Lists are quite fundamental to the way how R stores data. If you assigned any of the above to a variable, for instance
silly_list <- c("Countries in the EU", 28-1, ":-(")
You would have saved it in the Environment and could re-use it.
All the commands in this section were really only to explore the
functionality of R. There is no need to save these in your script file.
But no harm either as none of these actually changed the values of the
data in CKdata.
We can see (from the output to str(CKdata)) that all
variables are numeric (num) variables, i.e. the software
will treat them as numbers. R did so, as we told it to treat “.” as
missing values. If you hadn’t done so, it would have recognised a number
of variables as text variables (chr) which would not have
been very helpful.
If you check the CK_codebook.txt on BB you will find
what all the numbers mean. For instance an entry of 2 in
the CHAIN variable means that this is a “KFC”
restaurant.
For later it will be convenient to have STATE and
CHAIN variables which aren’t numeric, but categorical
variables. In R these are called factor variables. Hence we
will create two new variables, STATEf and
CHAINf which contain the same info, but just in a way
easier to understand.
CKdata$STATEf <- as.factor(CKdata$STATE) # translates a variable into a factor variable
levels(CKdata$STATEf) <- c("Pennsylvania","New Jersey") # changes the names of the categories
There are a number of important elements in these two lines
CKdata$STATEf <- creates a new variable in the
CKdata object, called STATEf.
<- is called the assignment operator and it assigns some
value to that new variable. It will assign whatever comes to the right
hand side of <-as.factor() is a function called
as.factor. If you want to find out what a function does you
can call the help function ?as.factor. This one ensures
that creates a variable as a factor (categorical) variable. But it
requires an input (Whatever comes inside the parenthesis). Here we ask R
to change the num variable CKdata$STATE into a
factor variable.levels(CKdata$STATEf) <- c("Pennsylvania","New Jersey")

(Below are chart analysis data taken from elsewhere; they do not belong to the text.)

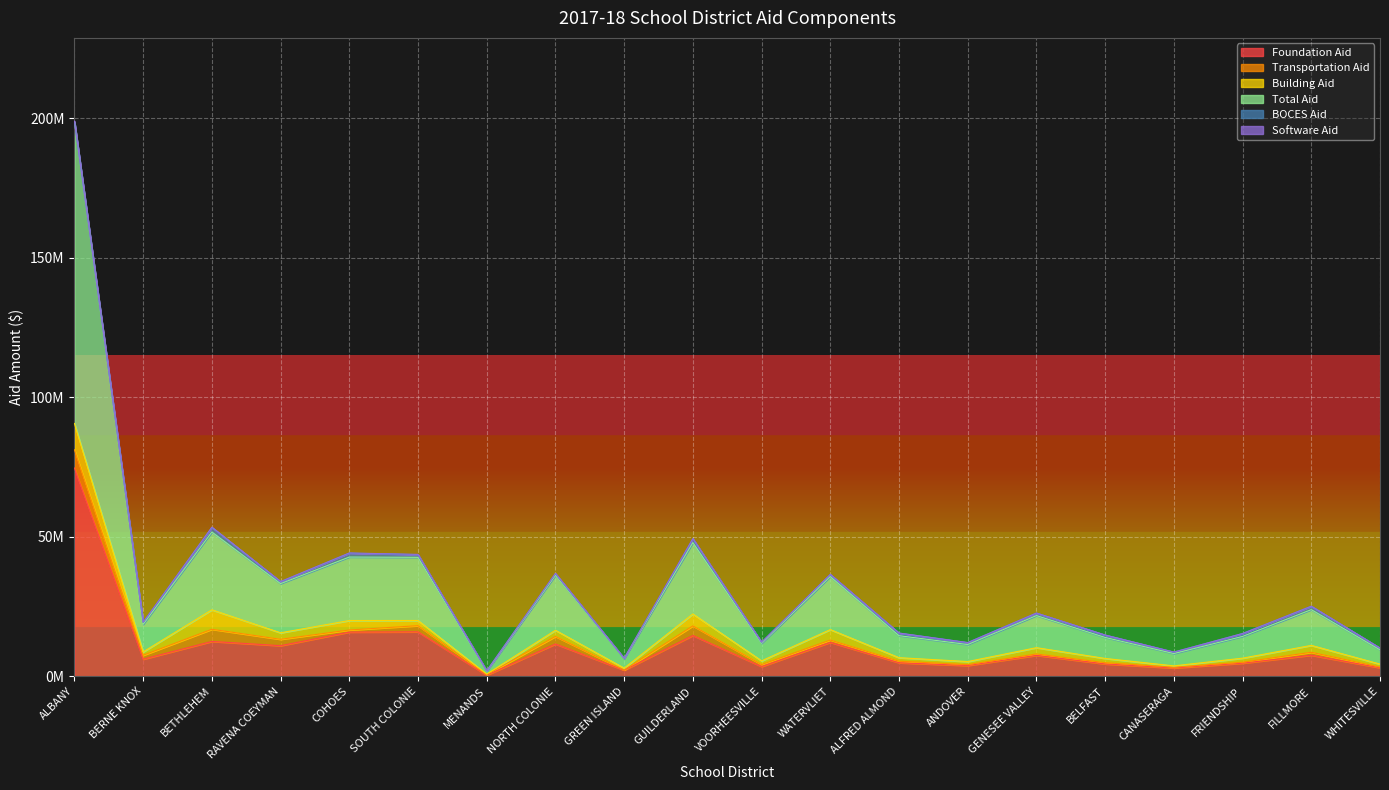

Between BETHLEHEM and WHITESVILLE, which is larger?

BETHLEHEM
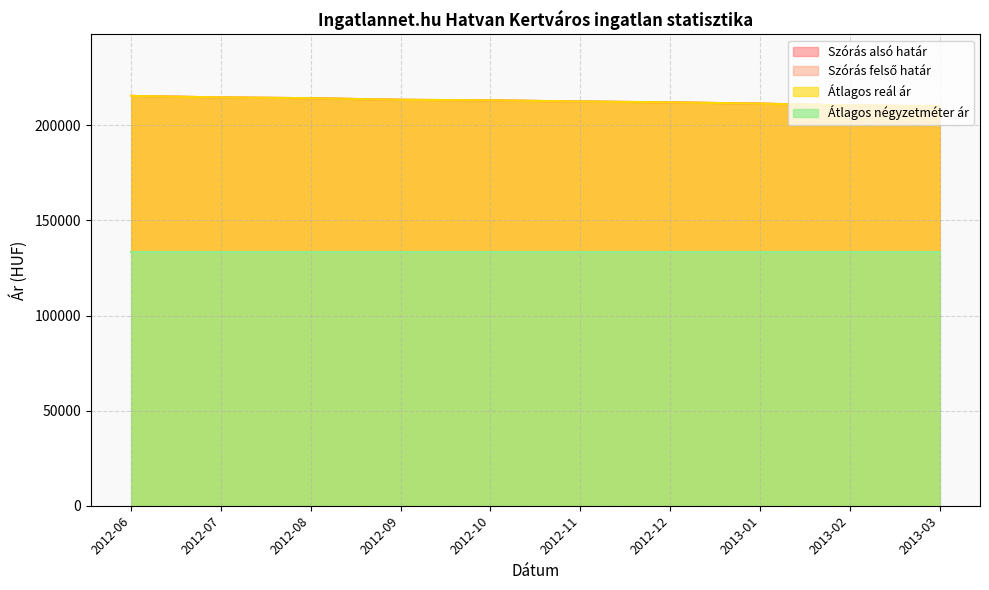

Does the chart display data point markers on the line(s)?

No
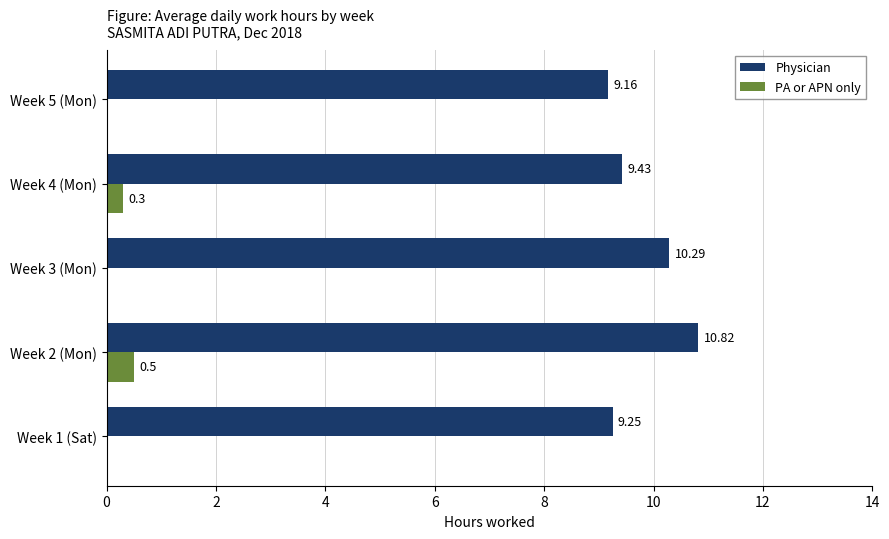

What is the sum of the PA or APN only values at Week 3 (Mon) and Week 2 (Mon)?

0.5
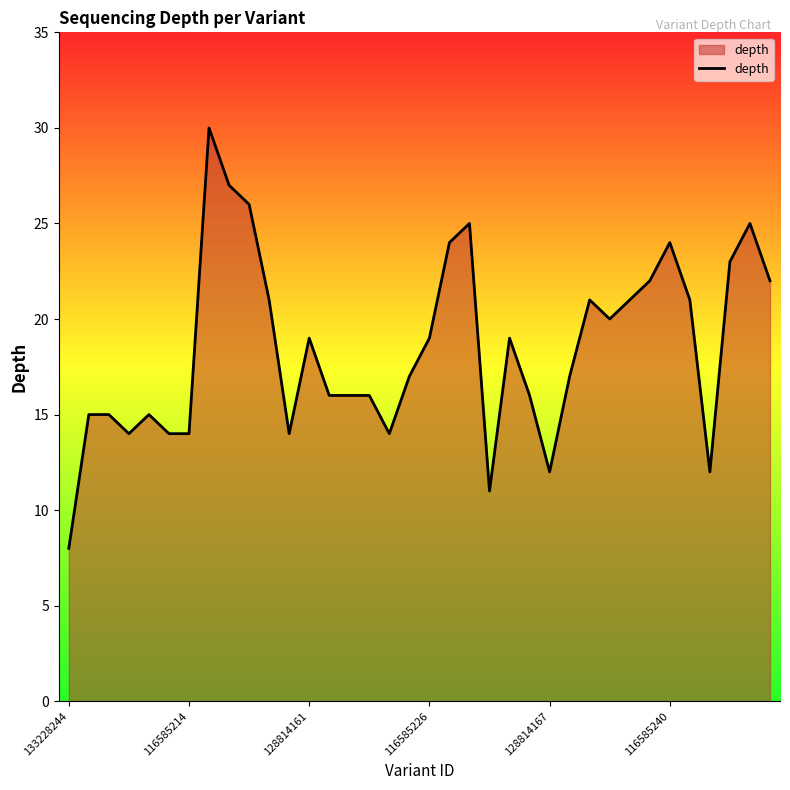

What is the minimum value shown in the chart?

8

then changes the names of the levels (categories) into sensible names.
Here we use again the assignment operator <-. The order
matters, but we learn from the codebook that: “1 if NJ; 0 if PA”. As
STATE is a numerical variable it will order the categories
in numerical order, 0 (PA) first and 1 (NJ) next. In doubt you will have
to check that you have used the right ordering by comparing the
STATE and STATEf variable.Now create a new variable CHAINf which achieves the same
for the CHAIN variable. Replace the XXXX to
make this code work. You will have to check the codebook for the right
ordering.
CKdata$XXXX <- as.factor(XXXX$XXXX)
XXXX(CKdata$CHAINf) XXXX c("XXXX","KFC", "XXXX", "Wendy's")
Confirm that you have added the new variables and that they are indeed of the factor type.
str(CKdata)
Or to avoid such a long output
str(CKdata[c("STATEf","CHAINf")])
## tibble [410 × 2] (S3: tbl_df/tbl/data.frame)
## $ STATEf: Factor w/ 2 levels "Pennsylvania",..: 1 1 1 1 1 1 1 1 1 1 ...
## $ CHAINf: Factor w/ 4 levels "Burger King",..: 1 2 2 4 4 4 1 1 2 2 ...
Make sure you save your script file and for next week’s exercise you will pick up from this point.
Just as reminder, you learned quite a lot today. You can do some basic navigation in RStudio and some very basic data manipulation. We will continue doing some more and important investigation next week.
Challenge: For those of you who have had a lot of exposure to R or coding in another language (e.g. Python) you can challenge yourself to creating different summary statistics for the variables in the dataset.